Buna kısaca değinmekte fayda görmekteyim. Cumhurbaşkanı Tatar 2021’de Cenevre’ye giderken:1. Federasyonun kesinlikle görüşülmeyeceğini, 2. Herhangi bir konunun müzakere edilmeyeceğini, 3. Crans Montana''da kalındığı yerden müzakere sürecinin başlamasının kabul edilmeyeceğini, 4. Güven Yaratıcı Önlemlerin gündeme getirilmesine izin verilmeyeceğini, 5. Özellikle Maraş konusunun ağza alınmasına şiddetle karşı çıkılacağını, 6. Masaya getirilecek herhangi bir planın, İngiliz Planı gibi, görüşülmeyeceğini ve sadece ve sadece 7. Cumhurbaşkanı Tatar''ın egemen eşitlik temelinde iki devletin iş birliğine dayalı çözüm modelinin taraflara ayrıntıları ve gerekçeleri ile anlatılacağı ve bütün bunların kayıtlara geçirilmesinin sağlanacağını hedeflemişti.

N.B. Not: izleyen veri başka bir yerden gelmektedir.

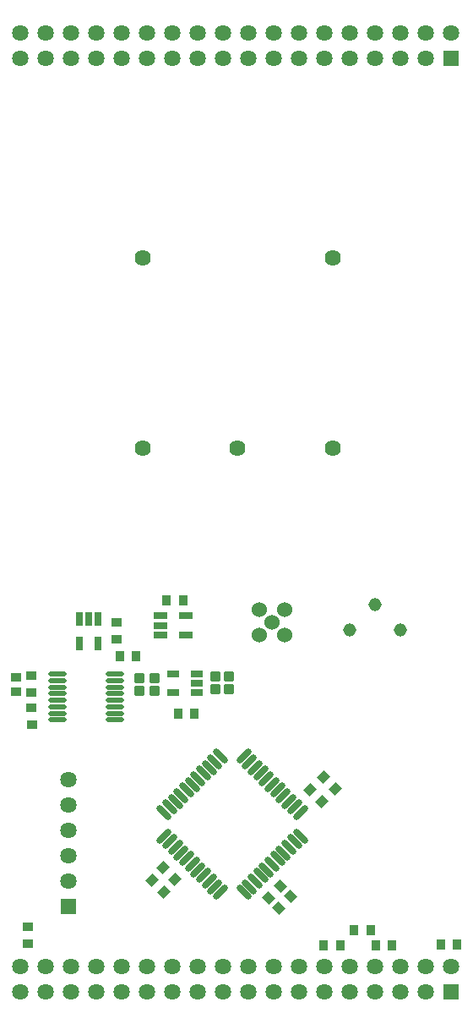
<source format=gts>
G04*
G04 #@! TF.GenerationSoftware,Altium Limited,Altium Designer,21.8.1 (53)*
G04*
G04 Layer_Color=8388736*
%FSLAX25Y25*%
%MOIN*%
G70*
G04*
G04 #@! TF.SameCoordinates,FEA55363-24F4-4A60-B236-1B38E07B82BE*
G04*
G04*
G04 #@! TF.FilePolarity,Negative*
G04*
G01*
G75*
%ADD15R,0.04043X0.03650*%
G04:AMPARAMS|DCode=16|XSize=26.65mil|YSize=73.9mil|CornerRadius=0mil|HoleSize=0mil|Usage=FLASHONLY|Rotation=315.000|XOffset=0mil|YOffset=0mil|HoleType=Round|Shape=Round|*
%AMOVALD16*
21,1,0.04724,0.02665,0.00000,0.00000,45.0*
1,1,0.02665,-0.01670,-0.01670*
1,1,0.02665,0.01670,0.01670*
%
%ADD16OVALD16*%

G04:AMPARAMS|DCode=17|XSize=26.65mil|YSize=73.9mil|CornerRadius=0mil|HoleSize=0mil|Usage=FLASHONLY|Rotation=45.000|XOffset=0mil|YOffset=0mil|HoleType=Round|Shape=Round|*
%AMOVALD17*
21,1,0.04724,0.02665,0.00000,0.00000,135.0*
1,1,0.02665,0.01670,-0.01670*
1,1,0.02665,-0.01670,0.01670*
%
%ADD17OVALD17*%

%ADD18R,0.03650X0.04043*%
G04:AMPARAMS|DCode=19|XSize=40.43mil|YSize=36.5mil|CornerRadius=0mil|HoleSize=0mil|Usage=FLASHONLY|Rotation=225.000|XOffset=0mil|YOffset=0mil|HoleType=Round|Shape=Rectangle|*
%AMROTATEDRECTD19*
4,1,4,0.00139,0.02720,0.02720,0.00139,-0.00139,-0.02720,-0.02720,-0.00139,0.00139,0.02720,0.0*
%
%ADD19ROTATEDRECTD19*%

G04:AMPARAMS|DCode=20|XSize=40.43mil|YSize=36.5mil|CornerRadius=0mil|HoleSize=0mil|Usage=FLASHONLY|Rotation=135.000|XOffset=0mil|YOffset=0mil|HoleType=Round|Shape=Rectangle|*
%AMROTATEDRECTD20*
4,1,4,0.02720,-0.00139,0.00139,-0.02720,-0.02720,0.00139,-0.00139,0.02720,0.02720,-0.00139,0.0*
%
%ADD20ROTATEDRECTD20*%

%ADD21R,0.05224X0.02862*%
%ADD22R,0.02862X0.05224*%
%ADD23O,0.07193X0.01878*%
G04:AMPARAMS|DCode=24|XSize=42.4mil|YSize=42.4mil|CornerRadius=11.85mil|HoleSize=0mil|Usage=FLASHONLY|Rotation=0.000|XOffset=0mil|YOffset=0mil|HoleType=Round|Shape=RoundedRectangle|*
%AMROUNDEDRECTD24*
21,1,0.04240,0.01870,0,0,0.0*
21,1,0.01870,0.04240,0,0,0.0*
1,1,0.02370,0.00935,-0.00935*
1,1,0.02370,-0.00935,-0.00935*
1,1,0.02370,-0.00935,0.00935*
1,1,0.02370,0.00935,0.00935*
%
%ADD24ROUNDEDRECTD24*%
%ADD25R,0.04831X0.02862*%
%ADD26R,0.06406X0.06406*%
%ADD27C,0.06406*%
%ADD28C,0.05185*%
%ADD29C,0.06012*%
%ADD30C,0.06378*%
%ADD31R,0.06406X0.06406*%
D15*
X16000Y-135228D02*
D03*
X15961Y-128693D02*
D03*
X17500Y-42272D02*
D03*
X17539Y-48807D02*
D03*
X51000Y-15228D02*
D03*
X50961Y-8693D02*
D03*
X11500Y-35756D02*
D03*
Y-30244D02*
D03*
X17500Y-36228D02*
D03*
X17461Y-29693D02*
D03*
D16*
X103500Y-63500D02*
D03*
X105727Y-65727D02*
D03*
X107954Y-67954D02*
D03*
X110181Y-70181D02*
D03*
X112408Y-72408D02*
D03*
X114636Y-74635D02*
D03*
X116863Y-76863D02*
D03*
X119090Y-79090D02*
D03*
X121317Y-81317D02*
D03*
X123544Y-83544D02*
D03*
X92086Y-115002D02*
D03*
X89859Y-112775D02*
D03*
X87632Y-110548D02*
D03*
X85405Y-108321D02*
D03*
X83178Y-106093D02*
D03*
X80950Y-103866D02*
D03*
X78723Y-101639D02*
D03*
X76496Y-99412D02*
D03*
X74269Y-97185D02*
D03*
X72042Y-94958D02*
D03*
X69815Y-92731D02*
D03*
X101273Y-61273D02*
D03*
D17*
X123544Y-92731D02*
D03*
X121317Y-94958D02*
D03*
X119090Y-97185D02*
D03*
X116863Y-99412D02*
D03*
X114636Y-101639D02*
D03*
X112408Y-103866D02*
D03*
X110181Y-106093D02*
D03*
X107954Y-108321D02*
D03*
X105727Y-110548D02*
D03*
X103500Y-112775D02*
D03*
X101273Y-115002D02*
D03*
X69815Y-83544D02*
D03*
X72042Y-81317D02*
D03*
X74269Y-79090D02*
D03*
X76496Y-76863D02*
D03*
X78723Y-74635D02*
D03*
X80950Y-72408D02*
D03*
X83178Y-70181D02*
D03*
X85405Y-67954D02*
D03*
X87632Y-65727D02*
D03*
X89859Y-63500D02*
D03*
X92086Y-61273D02*
D03*
D18*
X144693Y-130039D02*
D03*
X151228Y-130000D02*
D03*
X185500Y-135500D02*
D03*
X178965Y-135539D02*
D03*
X132772Y-136000D02*
D03*
X139307Y-135961D02*
D03*
X159807D02*
D03*
X153272Y-136000D02*
D03*
X75272Y-44500D02*
D03*
X81807Y-44461D02*
D03*
X77228Y0D02*
D03*
X70693Y-39D02*
D03*
X52272Y-22000D02*
D03*
X58807Y-21961D02*
D03*
D19*
X69548Y-114730D02*
D03*
X64899Y-110136D02*
D03*
X137366Y-74311D02*
D03*
X132717Y-69717D02*
D03*
X127217Y-74717D02*
D03*
X131866Y-79311D02*
D03*
X69217Y-105217D02*
D03*
X73866Y-109811D02*
D03*
D20*
X115189Y-121366D02*
D03*
X119783Y-116717D02*
D03*
X115783Y-112717D02*
D03*
X111189Y-117366D02*
D03*
D21*
X68500Y-6000D02*
D03*
Y-9740D02*
D03*
Y-13480D02*
D03*
X78342D02*
D03*
Y-6000D02*
D03*
D22*
X43740Y-7079D02*
D03*
X40000D02*
D03*
X36260D02*
D03*
Y-16921D02*
D03*
X43740D02*
D03*
D23*
X50221Y-46957D02*
D03*
Y-44398D02*
D03*
Y-41839D02*
D03*
Y-39279D02*
D03*
Y-36720D02*
D03*
Y-34161D02*
D03*
Y-31602D02*
D03*
Y-29043D02*
D03*
X27779Y-46957D02*
D03*
Y-44398D02*
D03*
Y-41839D02*
D03*
Y-39279D02*
D03*
Y-36720D02*
D03*
Y-34161D02*
D03*
Y-31602D02*
D03*
Y-29043D02*
D03*
D24*
X66000Y-30539D02*
D03*
Y-35461D02*
D03*
X90000Y-34961D02*
D03*
Y-30039D02*
D03*
X95500D02*
D03*
Y-34961D02*
D03*
X60000Y-35421D02*
D03*
Y-30500D02*
D03*
D25*
X82724Y-36240D02*
D03*
Y-32500D02*
D03*
Y-28760D02*
D03*
X73276D02*
D03*
Y-36240D02*
D03*
D26*
X32000Y-120500D02*
D03*
D27*
Y-110500D02*
D03*
Y-100500D02*
D03*
Y-90500D02*
D03*
Y-80500D02*
D03*
Y-70500D02*
D03*
X13177Y223874D02*
D03*
Y213874D02*
D03*
X23177Y223874D02*
D03*
Y213874D02*
D03*
X33177Y223874D02*
D03*
Y213874D02*
D03*
X43177Y223874D02*
D03*
Y213874D02*
D03*
X53177Y223874D02*
D03*
Y213874D02*
D03*
X63177Y223874D02*
D03*
Y213874D02*
D03*
X73177Y223874D02*
D03*
Y213874D02*
D03*
X83177Y223874D02*
D03*
Y213874D02*
D03*
X93177Y223874D02*
D03*
Y213874D02*
D03*
X103177Y223874D02*
D03*
Y213874D02*
D03*
X113177Y223874D02*
D03*
Y213874D02*
D03*
X123177Y223874D02*
D03*
Y213874D02*
D03*
X133177Y223874D02*
D03*
Y213874D02*
D03*
X143177Y223874D02*
D03*
Y213874D02*
D03*
X153177Y223874D02*
D03*
Y213874D02*
D03*
X163177Y223874D02*
D03*
Y213874D02*
D03*
X173177Y223874D02*
D03*
Y213874D02*
D03*
X183177Y223874D02*
D03*
X13177Y-144079D02*
D03*
Y-154079D02*
D03*
X23177Y-144079D02*
D03*
Y-154079D02*
D03*
X33177Y-144079D02*
D03*
Y-154079D02*
D03*
X43177Y-144079D02*
D03*
Y-154079D02*
D03*
X53177Y-144079D02*
D03*
Y-154079D02*
D03*
X63177Y-144079D02*
D03*
Y-154079D02*
D03*
X73177Y-144079D02*
D03*
Y-154079D02*
D03*
X83177Y-144079D02*
D03*
Y-154079D02*
D03*
X93177Y-144079D02*
D03*
Y-154079D02*
D03*
X103177Y-144079D02*
D03*
Y-154079D02*
D03*
X113177Y-144079D02*
D03*
Y-154079D02*
D03*
X123177Y-144079D02*
D03*
Y-154079D02*
D03*
X133177Y-144079D02*
D03*
Y-154079D02*
D03*
X143177Y-144079D02*
D03*
Y-154079D02*
D03*
X153177Y-144079D02*
D03*
Y-154079D02*
D03*
X163177Y-144079D02*
D03*
Y-154079D02*
D03*
X173177Y-144079D02*
D03*
Y-154079D02*
D03*
X183177Y-144079D02*
D03*
D28*
X163000Y-11500D02*
D03*
X153000Y-1500D02*
D03*
X143000Y-11500D02*
D03*
D29*
X107500Y-13500D02*
D03*
Y-3500D02*
D03*
X117500D02*
D03*
Y-13500D02*
D03*
X112500Y-8500D02*
D03*
D30*
X61252Y60248D02*
D03*
X98752D02*
D03*
X136252D02*
D03*
Y135248D02*
D03*
X61252D02*
D03*
D31*
X183177Y213874D02*
D03*
Y-154079D02*
D03*
M02*

</source>
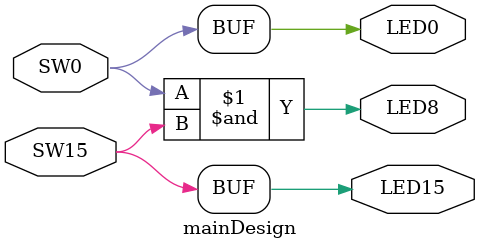
<source format=sv>
`timescale 1ns / 1ps


module mainDesign(
    input logic SW0,
    output logic LED0,
    input logic SW15,
    output logic LED15,
    output logic LED8
    );   
    assign LED0 = SW0;
    assign LED15 = SW15;
    assign LED8 = (SW0 & SW15);
endmodule

</source>
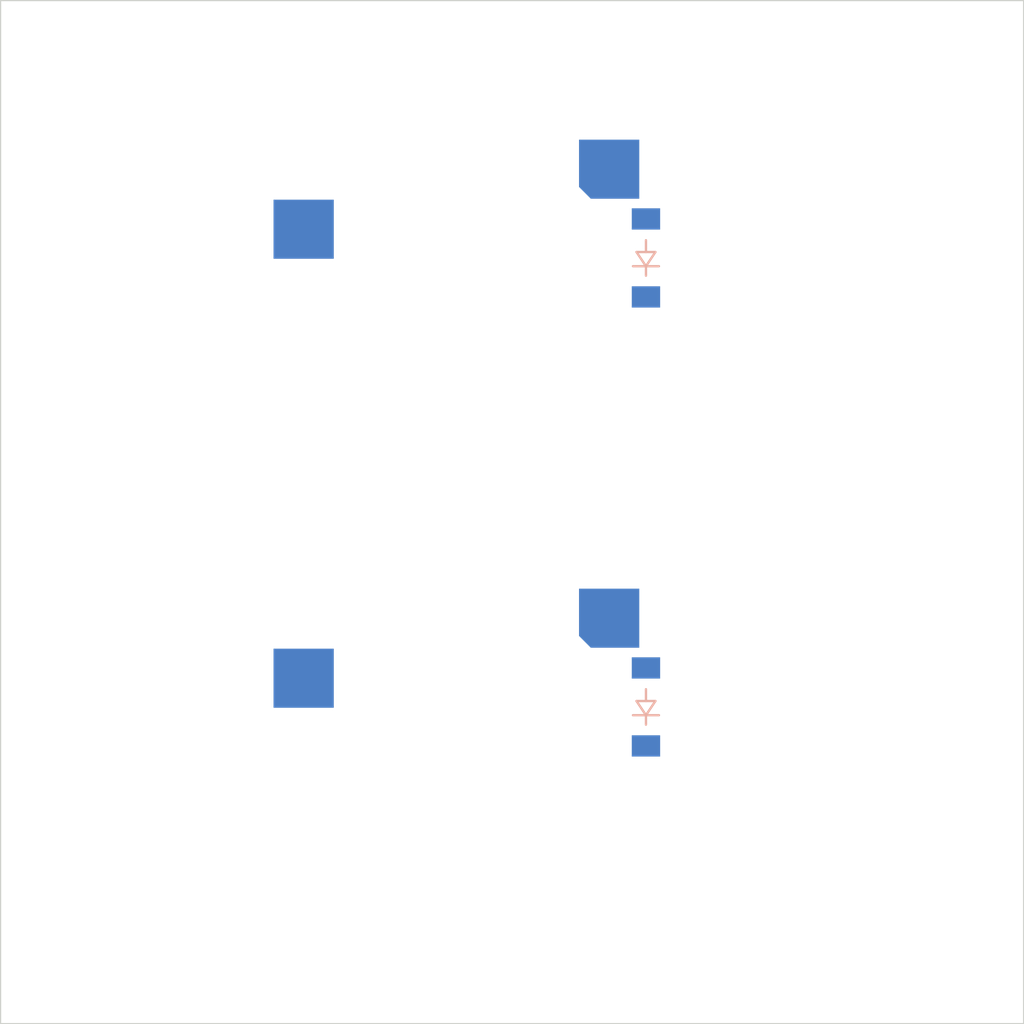
<source format=kicad_pcb>
(kicad_pcb
	(version 20240108)
	(generator "pcbnew")
	(generator_version "8.0")
	(general
		(thickness 1.6)
		(legacy_teardrops no)
	)
	(paper "A3")
	(title_block
		(title "corney_island_wireless")
		(date "2024-11-06")
		(rev "0.2")
		(company "ceoloide")
	)
	(layers
		(0 "F.Cu" signal)
		(31 "B.Cu" signal)
		(32 "B.Adhes" user "B.Adhesive")
		(33 "F.Adhes" user "F.Adhesive")
		(34 "B.Paste" user)
		(35 "F.Paste" user)
		(36 "B.SilkS" user "B.Silkscreen")
		(37 "F.SilkS" user "F.Silkscreen")
		(38 "B.Mask" user)
		(39 "F.Mask" user)
		(40 "Dwgs.User" user "User.Drawings")
		(41 "Cmts.User" user "User.Comments")
		(42 "Eco1.User" user "User.Eco1")
		(43 "Eco2.User" user "User.Eco2")
		(44 "Edge.Cuts" user)
		(45 "Margin" user)
		(46 "B.CrtYd" user "B.Courtyard")
		(47 "F.CrtYd" user "F.Courtyard")
		(48 "B.Fab" user)
		(49 "F.Fab" user)
	)
	(setup
		(pad_to_mask_clearance 0.05)
		(allow_soldermask_bridges_in_footprints no)
		(pcbplotparams
			(layerselection 0x00010fc_ffffffff)
			(plot_on_all_layers_selection 0x0000000_00000000)
			(disableapertmacros no)
			(usegerberextensions no)
			(usegerberattributes yes)
			(usegerberadvancedattributes yes)
			(creategerberjobfile yes)
			(dashed_line_dash_ratio 12.000000)
			(dashed_line_gap_ratio 3.000000)
			(svgprecision 4)
			(plotframeref no)
			(viasonmask no)
			(mode 1)
			(useauxorigin no)
			(hpglpennumber 1)
			(hpglpenspeed 20)
			(hpglpendiameter 15.000000)
			(pdf_front_fp_property_popups yes)
			(pdf_back_fp_property_popups yes)
			(dxfpolygonmode yes)
			(dxfimperialunits yes)
			(dxfusepcbnewfont yes)
			(psnegative no)
			(psa4output no)
			(plotreference yes)
			(plotvalue yes)
			(plotfptext yes)
			(plotinvisibletext no)
			(sketchpadsonfab no)
			(subtractmaskfromsilk no)
			(outputformat 1)
			(mirror no)
			(drillshape 1)
			(scaleselection 1)
			(outputdirectory "")
		)
	)
	(net 0 "")
	(net 1 "C5")
	(net 2 "inner_bottom_B")
	(net 3 "inner_home_B")
	(net 4 "R2")
	(net 5 "R1")
	(footprint "ceoloide:diode_tht_sod123" (layer "B.Cu") (at 202.4 96.3 90))
	(footprint "ceoloide:diode_tht_sod123" (layer "B.Cu") (at 202.4 77.3 90))
	(footprint "ceoloide:switch_mx" (layer "B.Cu") (at 195 97.625))
	(footprint "ceoloide:switch_mx" (layer "B.Cu") (at 195 78.625))
	(gr_rect
		(start 175.09 66.41)
		(end 218.38 109.7)
		(stroke
			(width 0.05)
			(type default)
		)
		(fill none)
		(layer "Edge.Cuts")
		(uuid "b8272427-2455-4a09-8dc2-ee34ba4e9e5f")
	)
)
</source>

Bu hedefler tamamen gerçekleşirken söz konusu tarihi toplantıda Cumhurbaşkanı Tatar 6 maddelik ‘Tatar Çerçevesini’, Türk parametrelerini de BM kayıtlarına resmen işletmişti.Egemen eşitliğimiz ve eşit uluslararası statümüz kabul edilmeden masaya oturulmayacağı resmen ilgili taraflara bildirilmişti.17-18 Mart’taki görüşmede de aynı hedefler korunurken Tatar’ın 3D ile yol almaya çalışacağı, egemen eşitliğimizden de geri adım atmayacağı açıktır.Tatar önceki gün Cenevre toplantısı ile ilgili yaptı açıklamada, Cenevre’de yapılacak görüşmelere Kıbrıs Türk halkının hak ve hukukunu anlatmak amacıyla katılacaklarını belirterek, Türkiye’nin garantörlüğünün önemine vurgu yaptı. Tatar, açıklamasında, direkt uçuş, ticaret ve temas (3 D) taleplerinin kabul edilmesi durumunda resmi müzakerelere hazır olduğunu belirtti. Tatar, “Biz oraya geleceği konuşmaya gideceğiz, statükocu değil yeni bir anlayışla gidiyoruz. 50 yıldır değişmeyen çözüm vermeyen bir zihniyetle değil, dünden teslim federasyon için değil, egemen eşitliğimizi 3D ile karşılasınlar talebiyle gidiyoruz.” diye konuştu. Bu kez 3D yaklaşımının kayıtlara geçirilmesi önemlidir. Yine de KKTC’nin tanınması hedefinden şaşılmamasının tek çıkar yol olduğunu belirtmek isterim.Rum tarafının sonumuzu getirecek olan Guterres Çerçevesini tekrar gündeme getirmesi ve bu yönde özellikle Crans Montana’da güvenlik ve garantiler konusunda iyi niyetli açılımlar getiren Türkiye’ye baskı yapmaya çalışması,sıfır asker-sıfır garanti konusunu yeniden gündeme getirmesi olasılıklar arasındadır.
Rum tarafı her şey bir yana garantiler kalksın,Türk askeri çekilsin hayalinden, statükocu tutumundan, ‘işgal’ yayagarasından vazgeçmedikçe soruna çözüm gelmeyecektir.